*Text provided*.
START

[R] Slow computation in for loop

Yves Brostaux brostaux.y at fsagx.ac.be
Wed May 28 12:02:54 CEST 2003


First of all, thank you for your response.

I actually have to refine my pseudocode. 'result' is a numerical vector of 
length 7, and is binded with whole results through an rbind() :

for (k in replicates) {
   data <- sampling from a population
   for (i in param1) {
     for (j in param2) {
        result <- function(i, j, data)
        all.results <- rbind(all.results, result)
     }
   }
}

all.result is at most a 220 rows and 7 columns data frame, which doesn't 
seem to be big enough to explain such a slow computation.

Moreover, previous computations with a sample size of 100, which took 
individually about 4 seconds at most, ran effectively in a little bit more 
than 15 minutes for the whole set.

The problem arise with a sample size of 500, increasing single function 
computation time normally, but not the whole process !?


At 11:37 28/05/03, you wrote:
>Yves Brostaux <brostaux.y at fsagx.ac.be> writes:
>
> > Dear members,
> >
> > I'm using R to do some test computation on a set of parameters of a
> > function. This function is included in three for() loops, first one
> > for replications, and the remaining two cycling through possible
> > parameters values, like this :
> >
> > for (k in replicates) {
> >    data <- sampling from a population
> >    for (i in param1) {
> >      for (j in param2) {
> >         result <- function(i, j, data)

END

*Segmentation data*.

START

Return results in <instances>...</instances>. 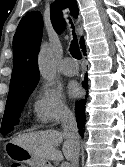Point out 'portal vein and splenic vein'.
Segmentation results:
<instances>
[{
    "instance_id": "18ae733b",
    "label": "portal vein and splenic vein",
    "mask_w": 125,
    "mask_h": 167,
    "mask_svg": "<svg viewBox=\"0 0 125 167\" xmlns=\"http://www.w3.org/2000/svg\"><path fill=\"white\" fill-rule=\"evenodd\" d=\"M69 163H62L60 167H69Z\"/></svg>"
}]
</instances>
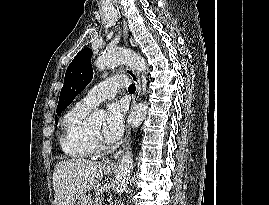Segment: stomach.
Listing matches in <instances>:
<instances>
[{
	"instance_id": "stomach-1",
	"label": "stomach",
	"mask_w": 269,
	"mask_h": 205,
	"mask_svg": "<svg viewBox=\"0 0 269 205\" xmlns=\"http://www.w3.org/2000/svg\"><path fill=\"white\" fill-rule=\"evenodd\" d=\"M104 171L109 174L112 171V167L105 166ZM75 205H93V202L89 196L83 194L78 198V201L75 203Z\"/></svg>"
}]
</instances>
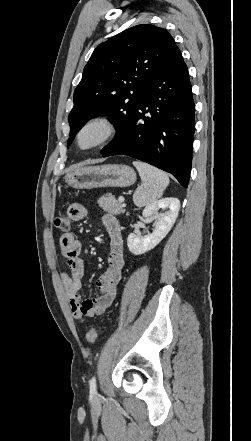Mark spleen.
I'll return each instance as SVG.
<instances>
[{
    "label": "spleen",
    "mask_w": 251,
    "mask_h": 441,
    "mask_svg": "<svg viewBox=\"0 0 251 441\" xmlns=\"http://www.w3.org/2000/svg\"><path fill=\"white\" fill-rule=\"evenodd\" d=\"M133 165L138 170L142 181L133 195L135 205L144 207L156 202L169 185L167 174L141 161H133Z\"/></svg>",
    "instance_id": "3e777b00"
}]
</instances>
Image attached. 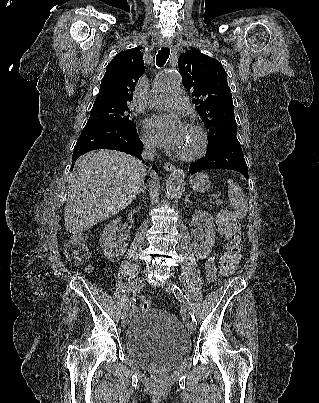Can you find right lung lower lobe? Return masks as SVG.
<instances>
[{"instance_id":"obj_1","label":"right lung lower lobe","mask_w":319,"mask_h":403,"mask_svg":"<svg viewBox=\"0 0 319 403\" xmlns=\"http://www.w3.org/2000/svg\"><path fill=\"white\" fill-rule=\"evenodd\" d=\"M103 148L126 152L142 159L143 143L139 139L136 128H127L117 124H96L85 126L82 130L74 147L73 160L86 152ZM142 161L144 162V160ZM152 168L157 172L155 165Z\"/></svg>"}]
</instances>
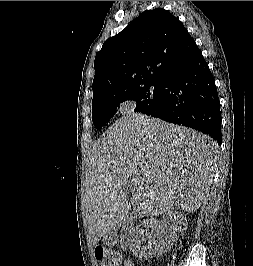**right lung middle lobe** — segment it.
<instances>
[{"instance_id": "dd1d6c3e", "label": "right lung middle lobe", "mask_w": 253, "mask_h": 266, "mask_svg": "<svg viewBox=\"0 0 253 266\" xmlns=\"http://www.w3.org/2000/svg\"><path fill=\"white\" fill-rule=\"evenodd\" d=\"M163 81H153L132 90L110 95L92 104V120L94 126L100 130L114 116L119 104L126 100H134L137 105L135 112L148 114L155 110L162 102Z\"/></svg>"}]
</instances>
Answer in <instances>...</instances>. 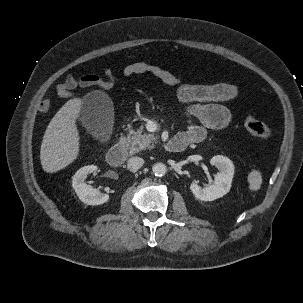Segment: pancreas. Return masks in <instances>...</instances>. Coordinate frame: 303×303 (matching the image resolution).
Instances as JSON below:
<instances>
[{
  "mask_svg": "<svg viewBox=\"0 0 303 303\" xmlns=\"http://www.w3.org/2000/svg\"><path fill=\"white\" fill-rule=\"evenodd\" d=\"M143 128L129 130L127 137L125 138L126 144L129 147V153L131 155L146 149L154 147L157 138L153 134L142 133Z\"/></svg>",
  "mask_w": 303,
  "mask_h": 303,
  "instance_id": "1",
  "label": "pancreas"
}]
</instances>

END

*Tasks*.
1. In the R-help message, do these statements agree with the text? (a) 'result' is a numerical vector of length 7. (b) With a sample size of 100, the whole set of computations took about 4 seconds. (c) The problem appears with a sample size of 500. Answer yes or no for each and quote the deciding words.
2. Retype everything in the R-help message from "I actually have" down to "<- rbind(all.results, result)".
The segmentation data isn't needed here.

*Solutions in order*.
1.
(a) Yes: "'result' is a numerical vector of length 7"
(b) No: "which took individually about 4 seconds at most, ran effectively in a little bit more than 15 minutes for the whole set"
(c) Yes: "The problem arise with a sample size of 500"

2.
I actually have to refine my pseudocode. 'result' is a numerical vector of 
length 7, and is binded with whole results through an rbind() :

for (k in replicates) {
   data <- sampling from a population
   for (i in param1) {
     for (j in param2) {
        result <- function(i, j, data)
        all.results <- rbind(all.results, result)